A London nurse at the centre of a royal phone prank by Australian radio presenters is dead.
Scotland Yard says police aren't treating the death of Jacintha Saldanha as suspicious.
She was unable to be revived after being found unconscious at an address near London's exclusive King Edward VII Hospital at 9.35am local time on Friday.
A statement from the hospital says Jacintha worked at the King Edward VII Hospital for more than four years.
She was described as an excellent nurse, well respected and popular with all of her colleagues.
Earlier in the week Sydney's 2Day FM presenters Mel Greig and Michael Christian called the hospital impersonating the Queen and Prince Charles as they sought details of a patient, Prince William's pregnant wife, Kate.
The prank made global headlines as the actions of the 2Day FM duo were widely criticised.
Hospital chief executive John Lofthouse, who earlier in the week described the hoax call by the 2Day FM jocks as "foolish", confirmed Ms Saldanha's death on Friday afternoon.
"It is with deep sadness that I can confirm the tragic death of a member of our nursing staff, Jacintha Saldanha," Mr Lofthouse told reporters.
"Jacintha has worked at the King Edward VII Hospital for more than four years. She was an excellent nurse and well-respected and popular with all of her colleagues.
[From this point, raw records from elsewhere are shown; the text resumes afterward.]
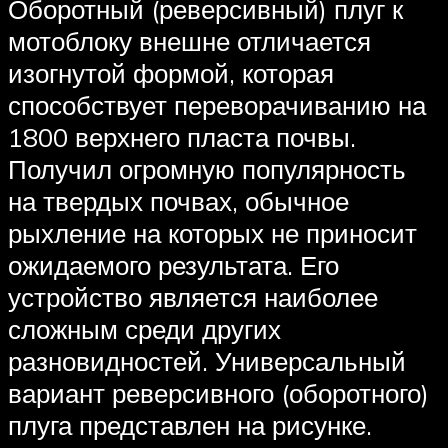
Оборотный (реверсивный) плуг к
мотоблоку внешне отличается
изогнутой формой, которая
способствует переворачиванию на
1800 верхнего пласта почвы.
Получил огромную популярность
на твердых почвах, обычное
рыхление на которых не приносит
ожидаемого результата. Его
устройство является наиболее
сложным среди других
разновидностей. Универсальный
вариант реверсивного (оборотного)
плуга представлен на рисунке.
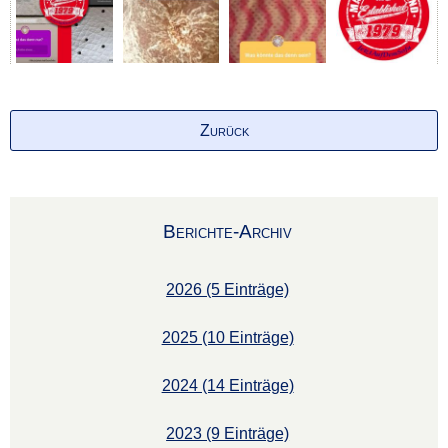
Zurück
Berichte-Archiv
2026 (5 Einträge)
2025 (10 Einträge)
2024 (14 Einträge)
2023 (9 Einträge)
"We can confirm that Jacintha was recently the victim of a hoax call to the hospital. The hospital had been supporting her throughout this very difficult time."
Ms Saldanha was on duty at the hospital earlier this week when Greig and Christian telephoned, impersonating the Queen and Prince Charles as they sought details of a patient, Prince William's pregnant wife, Catherine.
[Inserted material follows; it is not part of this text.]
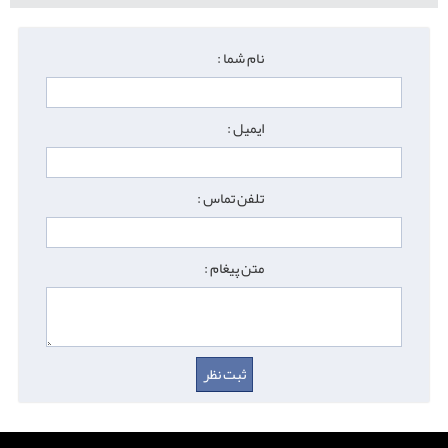
نام شما :
ایمیل :
تلفن تماس :
متن پیغام :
The DJs are thought to have been put through by Ms Saldanha to the ward nurse looking after the Duchess of Cambridge.
The pair used toffy voices as they were patched through to the ward nurse, who relayed confidential details of Catherine's condition.
News of Ms Saldanha's death was acknowledged by the royal family.
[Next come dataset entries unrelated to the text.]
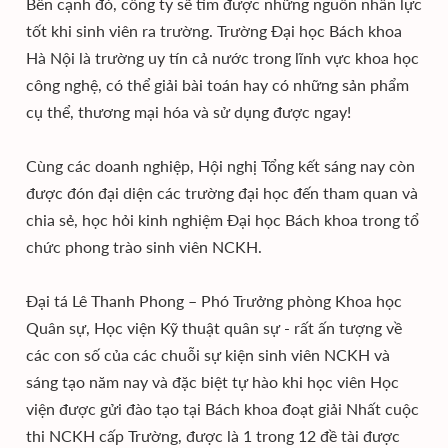
Bên cạnh đó, công ty sẽ tìm được những nguồn nhân lực
tốt khi sinh viên ra trường. Trường Đại học Bách khoa
Hà Nội là trường uy tín cả nước trong lĩnh vực khoa học
công nghệ, có thể giải bài toán hay có những sản phẩm
cụ thể, thương mại hóa và sử dụng được ngay!
Cùng các doanh nghiệp, Hội nghị Tổng kết sáng nay còn
được đón đại diện các trường đại học đến tham quan và
chia sẻ, học hỏi kinh nghiệm Đại học Bách khoa trong tổ
chức phong trào sinh viên NCKH.
Đại tá Lê Thanh Phong – Phó Trưởng phòng Khoa học
Quân sự, Học viện Kỹ thuật quân sự - rất ấn tượng về
các con số của các chuỗi sự kiện sinh viên NCKH và
sáng tạo năm nay và đặc biệt tự hào khi học viên Học
viện được gửi đào tạo tại Bách khoa đoạt giải Nhất cuộc
thi NCKH cấp Trường, được là 1 trong 12 đề tài được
"The Duke and Duchess of Cambridge are deeply saddened to learn of the death of Jacintha Saldanha," said a statement issued by St James's Palace.
"Their Royal Highnesses were looked after so wonderfully well at all times by everybody at King Edward VII Hospital, and their thoughts and prayers are with Jacintha Saldanha's family, friends and colleagues at this very sad time."
Mr Lofthouse described Ms Saldanha, married and with two children, as a "first-class nurse who cared diligently for hundreds of patients".
"Everyone is shocked by the loss of a much-loved and valued colleague. Our thoughts and deepest sympathies are with her family and her friends," he said.
A royal aide confirmed to Sky News that no complaint was lodged with the hospital following the prank.
The incident prompted the hospital to review its telephone protocol, while it considered legal action against the radio network. Ms Saldanha was not disciplined over the incident.
Greig and Christian have since apologised for the "lighthearted" prank, but have been bombarded with online abuse for their stunt.
This is a terrible development in what seemed at the time a reasonably innocuous stunt. But it is further illustration that every action has a consequence, and we often have no idea what those consequences might be.